Enkele bevindingen:

  • Mensen in het vangnet-Ziektewet die een afwijzing ontvangen blijken het vaker dan afgewezen werknemers oneens te zijn met deze uitslag. De afwijzing is voor vangnetters ook vaker onverwacht dan voor werknemers. Dit uit zich in lagere rapportcijfers voor verzekeringsarts en arbeidsdeskundige.
  • De oorzaak hiervan zal voor een belangrijk deel liggen in het verschil in arbeidsongeschiktheidscriterium voor de Ziektewet (geschiktheid voor eigen werk) en voor de WIA (geschikt voor passend werk).
  • Werknemers kunnen veel vaker dan vangnetters al tijdens de eerste twee ziektejaren aan de slag in passend werk bij de eigen werkgever. Vangnetters zitten in die periode veel vaker noodgedwongen ziek thuis: passend werk is voor hen relatief moeilijk te realiseren.
  • Oplossingen zijn deels gelegen in het bevorderen van de mogelijkheden van aangepast werk tijdens de Ziektewet-periode.
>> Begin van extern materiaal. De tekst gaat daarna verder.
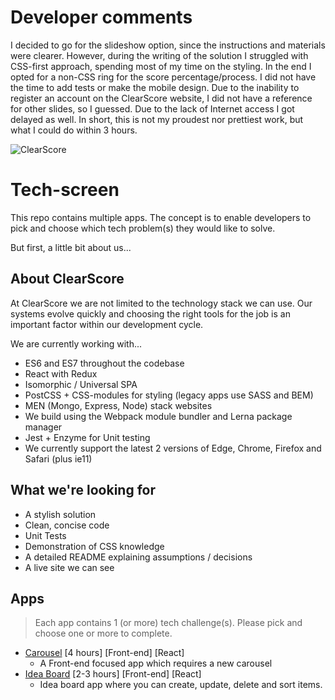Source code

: # Developer comments

I decided to go for the slideshow option, since the instructions and materials were clearer. However, during the writing of the solution I struggled with CSS-first approach, spending most of my time on the styling. In the end I opted for a non-CSS ring for the score percentage/process. I did not have the time to add tests or make the mobile design. Due to the inability to register an account on the ClearScore website, I did not have a reference for other slides, so I guessed. Due to the lack of Internet access I got delayed as well.
In short, this is not my proudest nor prettiest work, but what I could do within 3 hours.


![ClearScore](https://github.com/ClearScore/tech-screen/blob/master/assets/clearscore.png)

# Tech-screen

This repo contains multiple apps.  The concept is to enable developers to pick and choose which tech problem(s) they would like to solve.

But first, a little bit about us...

## About ClearScore

At ClearScore we are not limited to the technology stack we can use. Our systems evolve quickly and choosing the right tools for the job is an important factor within our development cycle.

We are currently working with...
 * ES6 and ES7 throughout the codebase
 * React with Redux
 * Isomorphic / Universal SPA
 * PostCSS + CSS-modules for styling (legacy apps use SASS and BEM)
 * MEN (Mongo, Express, Node) stack websites
 * We build using the Webpack module bundler and Lerna package manager
 * Jest + Enzyme for Unit testing
 * We currently support the latest 2 versions of Edge, Chrome, Firefox and Safari (plus ie11)

## What we're looking for

 * A stylish solution
 * Clean, concise code
 * Unit Tests
 * Demonstration of CSS knowledge
 * A detailed README explaining assumptions / decisions
 * A live site we can see

## Apps

 > Each app contains 1 (or more) tech challenge(s). Please pick and choose one or more to complete.

 * [Carousel](/carousel) \[4 hours] \[Front-end] \[React]
   * A Front-end focused app which requires a new carousel
 * [Idea Board](/idea-board) \[2-3 hours] \[Front-end] \[React]
   * Idea board app where you can create, update, delete and sort items.


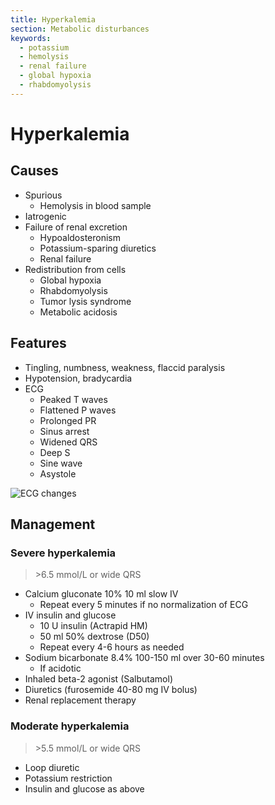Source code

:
 ```yaml
---
title: Hyperkalemia
section: Metabolic disturbances
keywords:
  - potassium
  - hemolysis
  - renal failure
  - global hypoxia
  - rhabdomyolysis
---
```


# Hyperkalemia

## Causes

- Spurious
  - Hemolysis in blood sample
- Iatrogenic
- Failure of renal excretion
  - Hypoaldosteronism
  - Potassium-sparing diuretics
  - Renal failure
- Redistribution from cells
  - Global hypoxia
  - Rhabdomyolysis
  - Tumor lysis syndrome
  - Metabolic acidosis

## Features

- Tingling, numbness, weakness, flaccid paralysis
- Hypotension, bradycardia
- ECG
  - Peaked T waves
  - Flattened P waves
  - Prolonged PR
  - Sinus arrest
  - Widened QRS
  - Deep S
  - Sine wave
  - Asystole

![ECG changes](https://0xygaj8b07.ufs.sh/f/USMw46GisEiDZrlYlYpzc8HVxlvDXF25sBkEP6pyjmAaq0MT)

## Management

### Severe hyperkalemia

> \>6.5 mmol/L or wide QRS

- Calcium gluconate 10% 10 ml slow IV
  - Repeat every 5 minutes if no normalization of ECG
- IV insulin and glucose
  - 10 U insulin (Actrapid HM)
  - 50 ml 50% dextrose (D50)
  - Repeat every 4-6 hours as needed
- Sodium bicarbonate 8.4% 100-150 ml over 30-60 minutes
  - If acidotic
- Inhaled beta-2 agonist (Salbutamol)
- Diuretics (furosemide 40-80 mg IV bolus)
- Renal replacement therapy

### Moderate hyperkalemia

> \>5.5 mmol/L or wide QRS

- Loop diuretic
- Potassium restriction
- Insulin and glucose as above
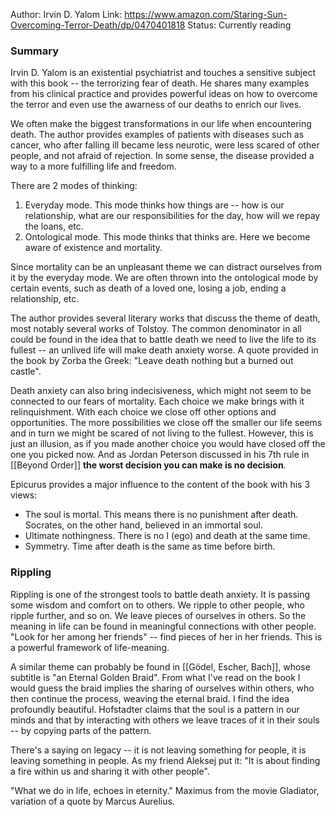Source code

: Author: Irvin D. Yalom
Link: https://www.amazon.com/Staring-Sun-Overcoming-Terror-Death/dp/0470401818
Status: Currently reading


### Summary
Irvin D. Yalom is an existential psychiatrist and touches a sensitive subject with this book -- the terrorizing fear of death. He shares many examples from his clinical practice and provides powerful ideas on how to overcome the terror and even use the awarness of our deaths to enrich our lives.

We often make the biggest transformations in our life when encountering death. The author provides examples of patients with diseases such as cancer, who after falling ill became less neurotic, were less scared of other people, and not afraid of rejection. In some sense, the disease provided a way to a more fulfilling life and freedom.

There are 2 modes of thinking:
1) Everyday mode. This mode thinks how things are -- how is our relationship, what are our responsibilities for the day, how will we repay the loans, etc.
2) Ontological mode. This mode thinks that thinks are. Here we become aware of existence and mortality.

Since mortality can be an unpleasant theme we can distract ourselves from it by the everyday mode. We are often thrown into the ontological mode by certain events, such as death of a loved one, losing a job, ending a relationship, etc.

The author provides several literary works that discuss the theme of death, most notably several works of Tolstoy. The common denominator in all could be found in the idea that to battle death we need to live the life to its fullest -- an unlived life will make death anxiety worse. A quote provided in the book by Zorba the Greek: "Leave death nothing but a burned out castle".

Death anxiety can also bring indecisiveness, which might not seem to be connected to our fears of mortality. Each choice we make brings with it relinquishment. With each choice we close off other options and opportunities. The more possibilities we close off the smaller our life seems and in turn we might be scared of not living to the fullest. However, this is just an illusion, as if you made another choice you would have closed off the one you picked now. And as Jordan Peterson discussed in his 7th rule in [[Beyond Order]] **the worst decision you can make is no decision**.

Epicurus provides a major influence to the content of the book with his 3 views:
- The soul is mortal. This means there is no punishment after death. Socrates, on the other hand, believed in an immortal soul.
- Ultimate nothingness. There is no I (ego) and death at the same time.
- Symmetry. Time after death is the same as time before birth.

### Rippling
Rippling is one of the strongest tools to battle death anxiety. It is passing some wisdom and comfort on to others. We ripple to other people, who ripple further, and so on. We leave pieces of ourselves in others. So the meaning in life can be found in meaningful connections with other people. "Look for her among her friends" -- find pieces of her in her friends. This is a powerful framework of life-meaning.

A similar theme can probably be found in [[Gödel, Escher, Bach]], whose subtitle is "an Eternal Golden Braid". From what I've read on the book I would guess the braid implies the sharing of ourselves within others, who then continue the process, weaving the eternal braid. I find the idea profoundly beautiful. Hofstadter claims that the soul is a pattern in our minds and that by interacting with others we leave traces of it in their souls -- by copying parts of the pattern.

There's a saying on legacy -- it is not leaving something for people, it is leaving something in people. As my friend Aleksej put it: "It is about finding a fire within us and sharing it with other people".

"What we do in life, echoes in eternity." Maximus from the movie Gladiator, variation of a quote by Marcus Aurelius.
  • Daarnaast zouden verzekeringsartsen en arbeidsdeskundigen tijdens de claimbeoordelingsgesprekken nog meer rekening kunnen houden met de verwachtingen van de cliënt en met de impact van een afwijzing, door begripvoller en tactvoller te communiceren. Verder zouden zij extra alert kunnen zijn op het feit dat vangnetters zich vaker dan gemiddeld incorrect behandeld voelen.